The feeling of losing control, as described by Tom Bosworth, was something that the travel and events industry was becoming very familiar with as the year unfolded. There were periods at the start when nothing was possible at all but later during the summer when it was deemed possible to travel some T&FT clients chose to do so with accommodation and hospitality venues open and travel suppliers able to supply contracted services. However, as many sports events had earlier been cancelled as a precaution, or were held without fans, the complications then began. T&FT had been involved every day since early February in managing client arrangements for cancelled and postponed events and training camps and during the year we assisted 900+ clients with the ensuing issues. Our partners in the industry did their best to assist customers by being flexible where possible and providing refunds as appropriate and we are pleased that to date our coordinating role in supporting both clients and suppliers has been meeting the needs of clients and other parties in these unprecedented times. Forbearance has been required and we thank the patience of clients that have had their anticipation of attending events or training camps so unexpectedly dashed and the goodwill of suppliers that are coping with the collateral damage to their businesses as has, unavoidably, been the case for T&FT too.

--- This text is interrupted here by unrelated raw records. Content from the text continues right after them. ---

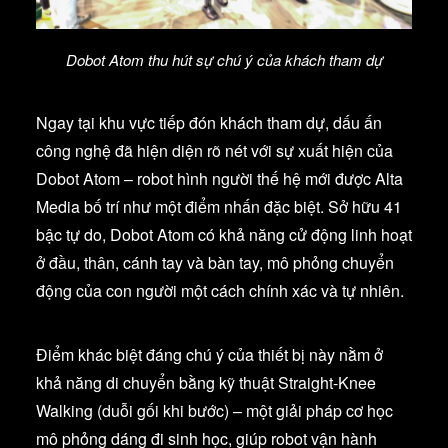
Dobot Atom thu hút sự chú ý của khách tham dự
Ngay tại khu vực tiếp đón khách tham dự, dấu ấn
công nghệ đã hiện diện rõ nét với sự xuất hiện của
Dobot Atom – robot hình người thế hệ mới được Alta
Media bố trí như một điểm nhấn đặc biệt. Sở hữu 41
bậc tự do, Dobot Atom có khả năng cử động linh hoạt
ở đầu, thân, cánh tay và bàn tay, mô phỏng chuyển
động của con người một cách chính xác và tự nhiên.
Điểm khác biệt đáng chú ý của thiết bị này nằm ở
khả năng di chuyển bằng kỹ thuật Straight-Knee
Walking (duỗi gối khi bước) – một giải pháp cơ học
mô phỏng dáng đi sinh học, giúp robot vận hành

However, during a year that saw T&FT complete its 30th year in business we also secured contracts and pre-paid deposits for 2021 & 2022 events as post COVID-19 T&FT will still be doing what we know and do best. Not a year that anyone would have wanted, or realistically anticipated, but a challenge that drew upon all the experience of the previous three decades in managing a situation that transitioned from what we had hoped would just be an unexpected hurdle or two to be cleared into a marathon steeplechase.